Fri Dec 14 15:39:29 AEST 1990

In v9n397, wsrcc!wolfgang at uunet.uu.net (Wolfgang S. Rupprecht) writes:
>SCSI itself has a similar limit.  Thats why one can't get more than 126
>blocks of 512 bytes in one tape read or write.

Ideas like this have tended to propagate into the lore about parameters
you should specify to user-level tape commands.  For example,

	setenv TAPE /dev/nrst8
	tar cvbfle 126 $TAPE tree

has often been considered the way to "efficiently" create a QIC-24 tape
archive.  However, regardless of whether such a limitation exists at the
hardware level, current SunOS releases (I use 4.0.1 on a 3/50) do a good
job of hiding this from the user.  For a long time I, too, didn't
understand this, and I often waited hours as my 1/4" cartridge drive sawed
back and forth.  Recently, though, I have run experiments which prove that
much larger user block sizes work just fine, and FAR FASTER.  For example,

	dd if=diskfile of=$TAPE bs=1000b

can be used to transfer the given diskfile (if its size is a multiple of
512 bytes).  This block size is a big improvement over "bs=126b".  Reading
the tape back afterwards with

	dd if=$TAPE bs=1000b | cmp - diskfile

proves that the data was written correctly.  (I don't know how much of a
performance difference it makes, but note that I often access files from a
remote-mounted filesystem [Wren, 3/60] in such transfers.)

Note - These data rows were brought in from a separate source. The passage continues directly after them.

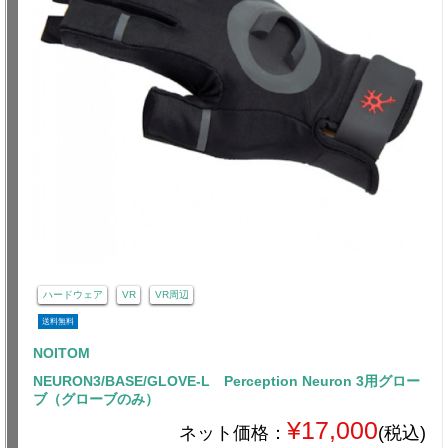
ハードウェア
VR
VR周辺
送料無料
NOITOM
NEURON3/BASE/GLOVE-L Perception Neuron 3用グロー
ブ（グローブのみ）
¥17,000
ネット価格：
(税込)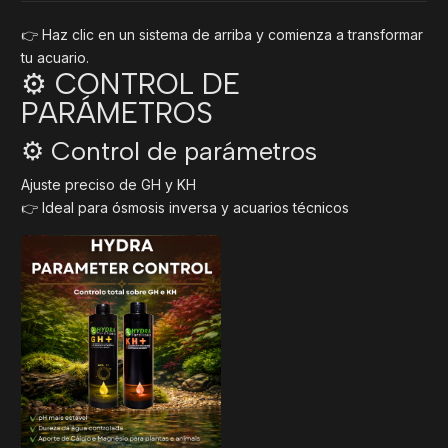
👉 Haz clic en un sistema de arriba y comienza a transformar
tu acuario.
⚙️ CONTROL DE
PARÁMETROS
⚙️ Control de parámetros
Ajuste preciso de GH y KH
👉 Ideal para ósmosis inversa y acuarios técnicos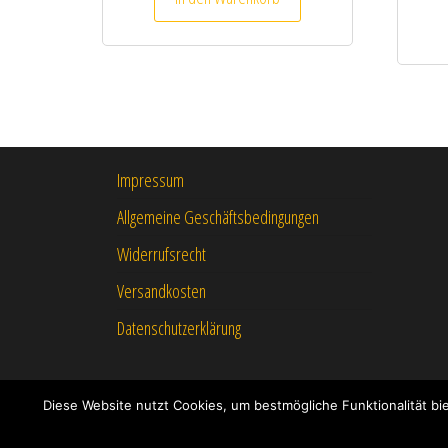
Impressum
Allgemeine Geschäftsbedingungen
Widerrufsrecht
Versandkosten
Datenschutzerklärung
Diese Website nutzt Cookies, um bestmögliche Funktionalität b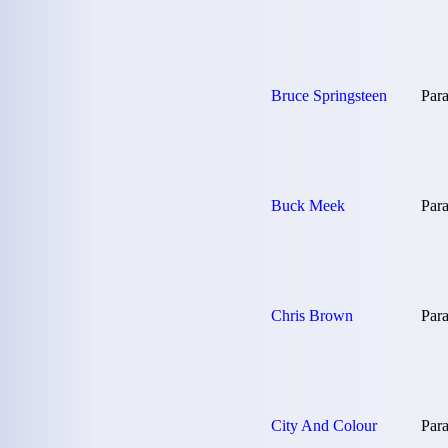
Bruce Springsteen
Para
Buck Meek
Para
Chris Brown
Para
City And Colour
Para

Now my only questions are, now that we know the hardware value is not the
limit, what is the actual limit, and what is the optimal block size to
specify on tar, dd, and similar commands?  Certainly the optimal size must
be a tradeoff between the speed of the *disk* (and/or network connection)
you're reading from / writing to, and the time penalty for stopping and
starting the tape drive.  You want to advantageously overlap disk and tape
i/o, just as network analysts have found that optimal network throughput
is achieved not by huge blocks, but by balancing the time spent in
generating the data with the time spent in communicating it.  The best
performance comes when both the CPU and the network are simultaneously
active, not when one has to wait for the other to finish handling a large
block.  In the case of a QIC tape, however, the cost of starting and
stopping the streaming action to a large extent seems to outweigh the cost
of non-overlapping computation and communication.

So now that the truth is revealed, has anyone done more extensive testing,
and could they provide some guidance to all of us so we can collectively
save years of wasted time?